Analysis-Fed meeting revives Treasury bulls after brutal selloff

By Davide Barbuscia and David Randall

NEW YORK (Reuters) -Signs that the Federal Reserve may be closer to wrapping up its monetary policy tightening and smaller-than-expected borrowing from the Treasury are giving Wall Street’s bond investors a much-needed shot in the arm after a months-long selloff.

The Fed left rates unchanged for the second straight meeting and Fed Chair Jerome Powell nodded to positive developments in bringing down inflation at the end of the central bank’s policy review on Wednesday – though he gave little indication that policymakers were getting closer to cutting rates.

Earlier on Wednesday, the U.S. Treasury said it would slow the pace of increases in its longer-dated debt auctions in the next three months, at least temporarily assuaging concerns that investors will require higher yields to absorb an expected torrent of government debt.

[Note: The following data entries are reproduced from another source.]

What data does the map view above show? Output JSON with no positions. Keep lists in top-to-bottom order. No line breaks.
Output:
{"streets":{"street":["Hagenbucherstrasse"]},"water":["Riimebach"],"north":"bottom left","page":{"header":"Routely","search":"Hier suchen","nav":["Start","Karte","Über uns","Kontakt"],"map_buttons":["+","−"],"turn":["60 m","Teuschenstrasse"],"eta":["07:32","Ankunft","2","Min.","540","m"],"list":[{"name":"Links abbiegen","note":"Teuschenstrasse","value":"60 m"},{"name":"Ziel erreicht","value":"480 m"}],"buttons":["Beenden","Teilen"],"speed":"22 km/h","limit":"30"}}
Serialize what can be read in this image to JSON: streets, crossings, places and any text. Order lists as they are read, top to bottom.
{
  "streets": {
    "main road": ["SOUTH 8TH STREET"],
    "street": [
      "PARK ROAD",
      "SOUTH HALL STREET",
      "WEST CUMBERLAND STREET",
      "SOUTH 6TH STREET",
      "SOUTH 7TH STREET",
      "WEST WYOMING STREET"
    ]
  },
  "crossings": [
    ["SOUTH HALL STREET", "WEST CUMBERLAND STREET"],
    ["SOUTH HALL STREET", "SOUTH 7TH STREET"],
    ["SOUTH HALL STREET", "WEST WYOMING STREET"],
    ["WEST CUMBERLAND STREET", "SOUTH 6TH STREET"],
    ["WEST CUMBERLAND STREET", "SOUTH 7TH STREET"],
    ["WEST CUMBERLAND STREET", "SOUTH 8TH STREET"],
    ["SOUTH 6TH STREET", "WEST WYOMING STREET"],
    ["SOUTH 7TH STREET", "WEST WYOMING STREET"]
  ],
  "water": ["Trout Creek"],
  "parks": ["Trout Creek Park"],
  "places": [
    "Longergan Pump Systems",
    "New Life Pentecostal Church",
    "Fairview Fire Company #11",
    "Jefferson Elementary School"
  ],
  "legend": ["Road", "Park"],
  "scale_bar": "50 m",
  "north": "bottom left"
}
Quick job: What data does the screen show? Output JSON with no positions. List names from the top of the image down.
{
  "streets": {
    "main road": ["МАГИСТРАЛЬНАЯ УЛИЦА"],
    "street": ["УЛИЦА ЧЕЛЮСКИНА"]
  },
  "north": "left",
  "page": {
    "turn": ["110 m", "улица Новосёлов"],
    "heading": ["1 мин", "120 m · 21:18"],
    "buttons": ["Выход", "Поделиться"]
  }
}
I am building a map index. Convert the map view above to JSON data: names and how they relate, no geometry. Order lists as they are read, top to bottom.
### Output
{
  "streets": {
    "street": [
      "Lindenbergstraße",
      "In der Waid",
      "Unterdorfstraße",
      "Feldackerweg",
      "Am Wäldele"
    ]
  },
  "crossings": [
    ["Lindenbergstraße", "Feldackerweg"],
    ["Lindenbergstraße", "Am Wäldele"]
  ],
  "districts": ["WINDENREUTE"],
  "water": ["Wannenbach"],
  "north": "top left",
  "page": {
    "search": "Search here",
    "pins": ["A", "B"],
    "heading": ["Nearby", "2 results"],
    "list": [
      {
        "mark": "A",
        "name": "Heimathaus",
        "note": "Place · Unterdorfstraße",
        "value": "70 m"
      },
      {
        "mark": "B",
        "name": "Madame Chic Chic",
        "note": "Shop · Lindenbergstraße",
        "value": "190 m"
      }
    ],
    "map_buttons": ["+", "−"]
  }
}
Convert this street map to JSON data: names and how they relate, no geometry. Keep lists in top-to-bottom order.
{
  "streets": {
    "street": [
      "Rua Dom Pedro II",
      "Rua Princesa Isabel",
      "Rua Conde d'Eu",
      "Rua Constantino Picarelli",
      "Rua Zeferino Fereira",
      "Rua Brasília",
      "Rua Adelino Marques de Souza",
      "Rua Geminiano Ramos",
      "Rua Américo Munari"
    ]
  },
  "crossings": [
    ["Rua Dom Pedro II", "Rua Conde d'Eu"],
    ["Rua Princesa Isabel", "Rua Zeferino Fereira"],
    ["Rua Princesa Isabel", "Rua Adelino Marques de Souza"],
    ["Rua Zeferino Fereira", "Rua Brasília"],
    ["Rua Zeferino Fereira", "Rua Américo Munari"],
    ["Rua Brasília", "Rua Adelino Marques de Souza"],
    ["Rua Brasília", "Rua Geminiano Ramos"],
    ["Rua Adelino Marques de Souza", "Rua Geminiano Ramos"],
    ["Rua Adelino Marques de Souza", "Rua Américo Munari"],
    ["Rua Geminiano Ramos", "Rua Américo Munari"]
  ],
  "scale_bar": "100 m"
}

Plenty of bond investors have been burned calling a bottom in a selloff that has taken Treasuries to the cusp of an unprecedented third straight year of losses. One potential near-term pitfall is Friday’s U.S. payrolls data, which could revive expectations of Fed hawkishness if they come in stronger than expected.

Nevertheless, some are betting that risks have finally tilted towards the upside. Treasuries screamed higher on Thursday morning, with yields on the benchmark U.S. 10-year note – which move inversely to prices – down to their lowest level in nearly three weeks after breaking above 5% for the first time in 16 years last month. The S&P 500 was up around 1%.

“Bonds are starting to show a little bit of life,” said Jack McIntyre, portfolio manager at Brandywine Global. However, if Friday’s payroll number exceeds expectations, “then that bullishness will get tested.”

McIntyre is bullish on longer-dated Treasuries but will wait for Friday’s payroll data to decide whether to add more exposure.

Others have sounded bullish as well. Among them is billionaire investor Stanley Druckenmiller, founder of the Duquesne family office, who said last month that he bought a “massive leveraged position” in two-year U.S. Treasury bonds because of rising concerns about the health of the U.S. economy.

Bond bulls argue investors should increase exposure to long-term securities partly because they could appreciate in price if an economic slowdown pushes the Fed to eventually cut rates.

Some have been focusing on signs that the economy has been slowing below the surface, with dwindling savings accumulated during the COVID-19 pandemic, the resumption of student loan repayments and higher borrowing costs, set to hurt consumers and companies in the months ahead.

The rise in Treasury yields has reached far beyond the bond market. The S&P 500 is down nearly 8% from its July high as of Wednesday’s close, as rising bond yields offer investment competition to equities while threatening to raise the cost of capital for companies. The index is up more than 10% year-to-date. Mortgage rates, which are guided by yields, rose to a more-than 23-year high in October.

“We’ve been trading out of equities and increasing bonds,” said Josh Emanuel, chief investment officer at Wilshire. “The premium that investors are earning incrementally for taking equity risk is very low today relative to what they earn in government bonds.”

The U.S. economy grew almost 5% in the third quarter, so far defying earlier predictions of a slowdown.


Fed funds futures on Thursday indicated a 17% probability of a rate hike in December, down from 23% after the Fed announcement on Wednesday and 29% on Tuesday. The Fed has already raised rates by 525 basis points since March last year.

Not everyone took Powell’s comments as dovish, however, and some investors cautioned the market was too quick to dismiss the possibility of more hikes.

Powell said on Wednesday that it remained unclear whether overall financial conditions were yet restrictive enough to tame inflation, which is still far above the central bank’s 2% target. “We’ve been achieving progress on inflation … The question is, how long can that continue?” he said.

Greg Wilensky, head of U.S. fixed income at Janus Henderson Investors, said that while the Fed is not saying it is done raising rates, policymakers “will need to see data surprise meaningfully to the upside to get them to raise rates in December.”

Wilensky, who has been moving from bets on shorter-term bonds to longer-term ones, does not expect rates to rise significantly from current levels but reckons that bond market volatility will remain given the high level of geopolitical risks.

Noah Wise, a senior portfolio manager at Allspring Global Investments, warned against getting too bullish on bonds, as there was a “heightened risk” that 10-year Treasury yields could once again top 5% if the Fed feels it has to push back against a dovish narrative.

“The market is running with the idea that the Fed is done hiking, which they may or may not be,” he said. “The more the market runs with this narrative, the more it will push the Fed to take more cuts out of their 2024 forecasts.”